If you haven’t heard about the unintended (?) effects created by the Consumer Product Safety Improvement Act (CPSIA) you should definitely get up to speed on it. The CPSIA was enacted in the wake of those Chinese-manufactured toys that turned out to have lead content far in excess of that permitted by law. The requirement for testing any – and I do mean any – product to be sold to or for the primary use by children for lead and pthalates whether that product is newly manufactured or being offered for resale has had a devastating effect on small businesses and thrift stores throughout the country. I’d direct you to resources at Hugh Hewitt’s blog, a write-up at Convenant Zone (a Canadian blog but still affected by this law), and Learning Resources, Inc.’s CPSIA – COmments and Observations site to get a feel for it and then go from there.
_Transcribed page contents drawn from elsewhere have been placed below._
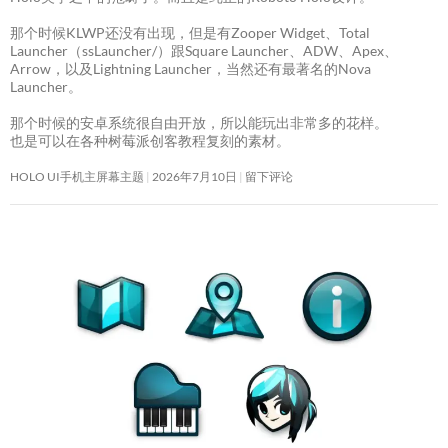
那个时候KLWP还没有出现，但是有Zooper Widget、Total
Launcher（ssLauncher/）跟Square Launcher、ADW、Apex、
Arrow，以及Lightning Launcher，当然还有最著名的Nova
Launcher。
那个时候的安卓系统很自由开放，所以能玩出非常多的花样。
也是可以在各种树莓派创客教程复刻的素材。
HOLO UI手机主屏幕主题
2026年7月10日
留下评论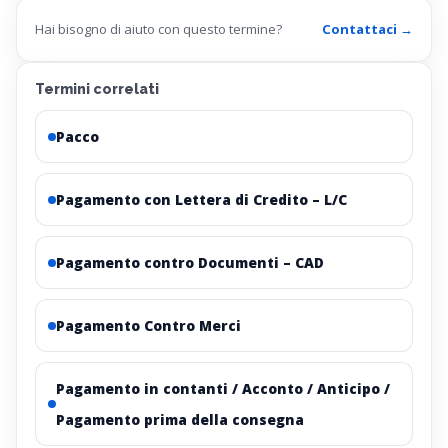
Hai bisogno di aiuto con questo termine?
Contattaci →
Termini correlati
Pacco
Pagamento con Lettera di Credito – L/C
Pagamento contro Documenti – CAD
Pagamento Contro Merci
Pagamento in contanti / Acconto / Anticipo /
Pagamento prima della consegna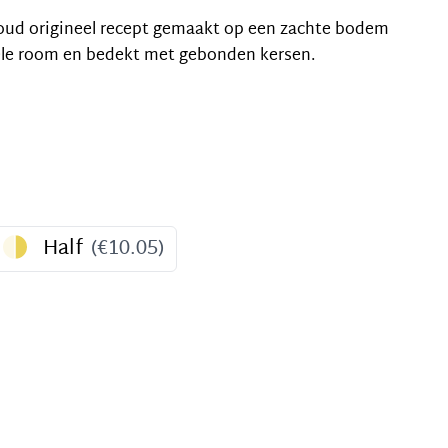
 oud origineel recept gemaakt op een zachte bodem
gele room en bedekt met gebonden kersen.
Half
(
€10.05
)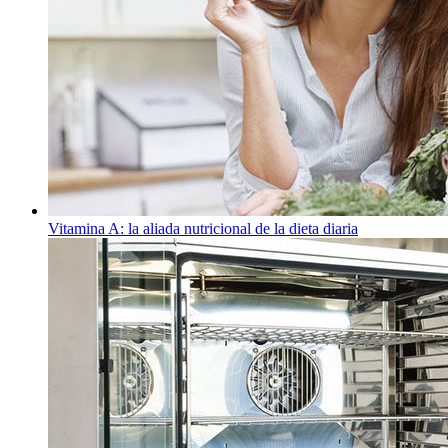
Vitamina A: la aliada nutricional de la dieta diaria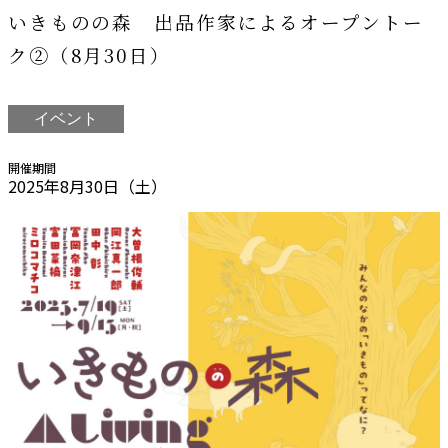
いきものの森 出品作家によるオープントー
ク②（8月30日）
イベント
開催期間
2025年8月30日（土）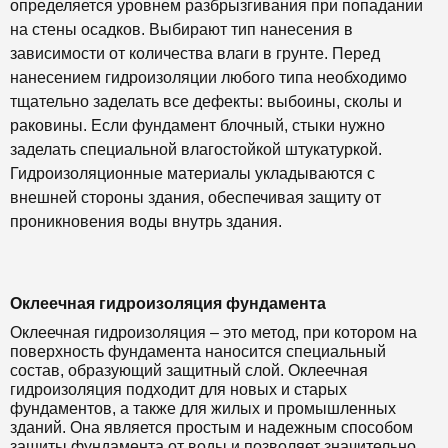
определяется уровнем разбрызгивания при попадании
на стены осадков. Выбирают тип нанесения в
зависимости от количества влаги в грунте. Перед
нанесением гидроизоляции любого типа необходимо
тщательно заделать все дефекты: выбоины, сколы и
раковины. Если фундамент блочный, стыки нужно
заделать специальной влагостойкой штукатуркой.
Гидроизоляционные материалы укладываются с
внешней стороны здания, обеспечивая защиту от
проникновения воды внутрь здания.
Оклеечная гидроизоляция фундамента
Оклеечная гидроизоляция – это метод, при котором на
поверхность фундамента наносится специальный
состав, образующий защитный слой. Оклеечная
гидроизоляция подходит для новых и старых
фундаментов, а также для жилых и промышленных
зданий. Она является простым и надежным способом
защиты фундамента от воды и позволяет значительно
Today’s post is to draw attention to something raised by Ed Morrissey over at Hot Air. He took note of a news report that says that the US firm who was squarely at the center of the whole problem to begin with – Mattel – has gotten a waiver from having to comply with the independent testing requirement mandated by the CPSIA. Morrissey sums it up:
Mattel had to recall more than 2 million toys from the market after inspectors discovered lead in the imported products. Now they claim that their “firewalled” labs will protect consumers and block out “corporate influence”. Where are the labs that Mattel will use? Mexico, Malaysia, Indonesia, and China — and China is where the dangerous toys originated.
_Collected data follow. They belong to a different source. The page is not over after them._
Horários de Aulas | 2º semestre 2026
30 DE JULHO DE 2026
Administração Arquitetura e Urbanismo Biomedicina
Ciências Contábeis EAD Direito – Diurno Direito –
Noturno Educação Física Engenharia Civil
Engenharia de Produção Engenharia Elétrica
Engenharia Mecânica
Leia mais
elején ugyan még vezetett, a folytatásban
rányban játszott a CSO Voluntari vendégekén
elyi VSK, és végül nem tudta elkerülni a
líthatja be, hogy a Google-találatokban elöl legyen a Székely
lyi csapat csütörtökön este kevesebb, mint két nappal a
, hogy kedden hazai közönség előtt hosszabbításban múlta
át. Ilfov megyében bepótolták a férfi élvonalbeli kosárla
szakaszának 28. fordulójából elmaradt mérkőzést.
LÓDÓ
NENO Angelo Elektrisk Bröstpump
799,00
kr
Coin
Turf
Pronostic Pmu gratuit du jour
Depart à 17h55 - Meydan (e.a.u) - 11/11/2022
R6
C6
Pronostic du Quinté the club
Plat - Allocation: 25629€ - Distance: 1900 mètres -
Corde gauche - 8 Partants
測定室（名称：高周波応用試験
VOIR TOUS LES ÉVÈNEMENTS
Mattel gets to test its own products. People like Suzi Lang have to pay laboratories to certify their hand-made products contain no lead or phthalates, which she already knows because she handpicks her materials.
So the firm that dropped the oversight ball in the first place is going to rely on labs located in the countries that were responsible for the manufacturing problems from the start to test for the presence of materials that they were already supposed to be testing for to begin with. And the regulatory agency that’s sending agents into the field to harass thrift shop owners in the United States is perfectly fine with Mattel getting away with this?
The law was badly written and that was bad enough. That the agency responsible for enforcing the regulation is now doing this is preposterous. Someones’ heads should roll for this.